══ Dataset content

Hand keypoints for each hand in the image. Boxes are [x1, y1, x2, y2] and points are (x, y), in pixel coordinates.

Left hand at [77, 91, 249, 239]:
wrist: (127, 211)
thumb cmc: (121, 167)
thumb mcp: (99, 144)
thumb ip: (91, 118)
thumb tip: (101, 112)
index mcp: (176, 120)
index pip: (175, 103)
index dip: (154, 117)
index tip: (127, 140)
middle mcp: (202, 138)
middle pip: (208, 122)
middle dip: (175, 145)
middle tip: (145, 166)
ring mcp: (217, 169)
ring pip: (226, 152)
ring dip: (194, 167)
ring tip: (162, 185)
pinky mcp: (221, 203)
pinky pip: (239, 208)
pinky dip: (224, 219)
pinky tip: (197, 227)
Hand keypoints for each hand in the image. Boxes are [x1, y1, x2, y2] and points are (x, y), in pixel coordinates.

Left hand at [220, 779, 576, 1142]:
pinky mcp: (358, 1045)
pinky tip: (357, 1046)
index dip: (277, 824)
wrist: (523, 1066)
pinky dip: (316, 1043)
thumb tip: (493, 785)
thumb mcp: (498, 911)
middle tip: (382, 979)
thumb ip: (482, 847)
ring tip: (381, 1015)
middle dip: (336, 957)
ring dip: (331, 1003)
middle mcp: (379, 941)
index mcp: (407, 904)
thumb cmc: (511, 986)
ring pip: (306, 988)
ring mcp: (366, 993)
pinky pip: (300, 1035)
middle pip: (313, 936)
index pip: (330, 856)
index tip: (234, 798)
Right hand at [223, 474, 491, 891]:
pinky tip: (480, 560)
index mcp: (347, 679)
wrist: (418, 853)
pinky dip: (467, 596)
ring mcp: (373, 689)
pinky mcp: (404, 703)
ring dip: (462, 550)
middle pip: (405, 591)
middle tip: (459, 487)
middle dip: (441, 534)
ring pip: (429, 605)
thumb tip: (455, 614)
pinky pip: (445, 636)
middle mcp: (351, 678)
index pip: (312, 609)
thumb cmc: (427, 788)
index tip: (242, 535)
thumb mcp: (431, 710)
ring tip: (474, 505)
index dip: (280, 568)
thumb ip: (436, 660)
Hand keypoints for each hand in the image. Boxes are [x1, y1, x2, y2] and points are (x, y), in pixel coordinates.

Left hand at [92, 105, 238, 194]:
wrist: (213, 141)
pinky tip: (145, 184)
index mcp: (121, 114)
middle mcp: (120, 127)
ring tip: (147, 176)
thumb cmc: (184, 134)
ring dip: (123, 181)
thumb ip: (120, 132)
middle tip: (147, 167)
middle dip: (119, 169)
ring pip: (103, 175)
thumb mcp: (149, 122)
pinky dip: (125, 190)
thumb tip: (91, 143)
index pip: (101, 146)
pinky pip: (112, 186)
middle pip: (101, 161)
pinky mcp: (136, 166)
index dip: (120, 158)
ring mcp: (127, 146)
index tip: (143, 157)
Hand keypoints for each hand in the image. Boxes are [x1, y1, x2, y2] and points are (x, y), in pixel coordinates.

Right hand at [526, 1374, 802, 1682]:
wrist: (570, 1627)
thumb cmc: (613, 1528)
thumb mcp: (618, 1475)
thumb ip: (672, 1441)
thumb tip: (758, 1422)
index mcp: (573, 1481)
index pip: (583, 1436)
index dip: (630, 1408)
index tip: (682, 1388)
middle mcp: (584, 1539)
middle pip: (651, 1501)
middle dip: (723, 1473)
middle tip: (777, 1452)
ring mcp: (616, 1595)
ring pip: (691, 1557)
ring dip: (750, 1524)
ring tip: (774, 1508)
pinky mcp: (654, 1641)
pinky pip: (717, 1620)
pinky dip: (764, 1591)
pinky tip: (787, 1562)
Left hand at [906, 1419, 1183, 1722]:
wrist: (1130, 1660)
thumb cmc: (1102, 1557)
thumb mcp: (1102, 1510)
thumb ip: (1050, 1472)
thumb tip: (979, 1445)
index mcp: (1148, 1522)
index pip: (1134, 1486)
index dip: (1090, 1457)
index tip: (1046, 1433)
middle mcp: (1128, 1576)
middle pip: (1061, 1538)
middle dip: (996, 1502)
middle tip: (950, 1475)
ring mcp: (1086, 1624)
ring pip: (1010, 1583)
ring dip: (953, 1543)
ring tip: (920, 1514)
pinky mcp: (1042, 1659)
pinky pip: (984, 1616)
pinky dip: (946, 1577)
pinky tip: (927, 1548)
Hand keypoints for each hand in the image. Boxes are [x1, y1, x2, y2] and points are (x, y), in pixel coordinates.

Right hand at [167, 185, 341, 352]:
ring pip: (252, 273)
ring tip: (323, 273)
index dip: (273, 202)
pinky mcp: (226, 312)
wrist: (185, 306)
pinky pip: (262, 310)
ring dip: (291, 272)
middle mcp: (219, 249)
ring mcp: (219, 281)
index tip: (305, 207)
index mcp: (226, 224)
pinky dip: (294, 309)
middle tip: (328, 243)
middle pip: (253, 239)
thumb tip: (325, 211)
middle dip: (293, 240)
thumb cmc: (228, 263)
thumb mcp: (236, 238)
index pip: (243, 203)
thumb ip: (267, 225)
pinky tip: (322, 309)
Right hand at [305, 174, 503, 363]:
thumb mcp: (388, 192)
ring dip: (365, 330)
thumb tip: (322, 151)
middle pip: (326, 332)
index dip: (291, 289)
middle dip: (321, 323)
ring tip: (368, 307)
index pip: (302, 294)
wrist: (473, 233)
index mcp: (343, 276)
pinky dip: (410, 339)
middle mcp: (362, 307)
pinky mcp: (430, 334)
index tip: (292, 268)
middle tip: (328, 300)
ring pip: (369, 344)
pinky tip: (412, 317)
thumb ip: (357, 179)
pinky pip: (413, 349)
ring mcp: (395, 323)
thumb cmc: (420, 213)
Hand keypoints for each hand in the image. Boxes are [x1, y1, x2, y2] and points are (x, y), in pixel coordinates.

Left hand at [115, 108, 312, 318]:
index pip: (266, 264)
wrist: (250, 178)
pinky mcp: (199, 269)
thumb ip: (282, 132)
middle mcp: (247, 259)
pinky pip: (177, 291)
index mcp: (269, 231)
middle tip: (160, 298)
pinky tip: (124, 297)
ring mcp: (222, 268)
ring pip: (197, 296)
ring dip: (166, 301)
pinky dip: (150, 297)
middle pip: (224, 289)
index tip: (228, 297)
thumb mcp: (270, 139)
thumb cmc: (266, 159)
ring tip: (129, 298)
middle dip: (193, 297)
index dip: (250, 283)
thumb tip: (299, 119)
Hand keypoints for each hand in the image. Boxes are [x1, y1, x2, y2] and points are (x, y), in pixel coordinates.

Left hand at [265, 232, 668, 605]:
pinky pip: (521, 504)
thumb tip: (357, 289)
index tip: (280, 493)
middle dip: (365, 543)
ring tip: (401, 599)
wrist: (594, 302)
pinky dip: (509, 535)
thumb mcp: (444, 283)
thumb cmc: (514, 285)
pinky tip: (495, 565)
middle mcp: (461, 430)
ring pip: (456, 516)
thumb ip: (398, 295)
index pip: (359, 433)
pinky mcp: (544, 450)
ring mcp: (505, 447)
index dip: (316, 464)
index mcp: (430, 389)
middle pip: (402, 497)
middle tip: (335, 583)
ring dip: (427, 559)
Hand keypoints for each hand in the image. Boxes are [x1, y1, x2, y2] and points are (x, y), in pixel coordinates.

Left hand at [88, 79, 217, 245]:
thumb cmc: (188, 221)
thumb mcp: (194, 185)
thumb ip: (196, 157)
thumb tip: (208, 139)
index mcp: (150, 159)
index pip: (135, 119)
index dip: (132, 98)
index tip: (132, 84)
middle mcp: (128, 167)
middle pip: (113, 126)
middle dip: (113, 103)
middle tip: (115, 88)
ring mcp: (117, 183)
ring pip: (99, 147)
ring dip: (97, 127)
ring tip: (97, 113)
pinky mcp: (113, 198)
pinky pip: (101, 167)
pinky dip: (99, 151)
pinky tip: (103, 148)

════

* Assignment
Provide only the number of lines from the material above that include the word "wrist".

* Result below
10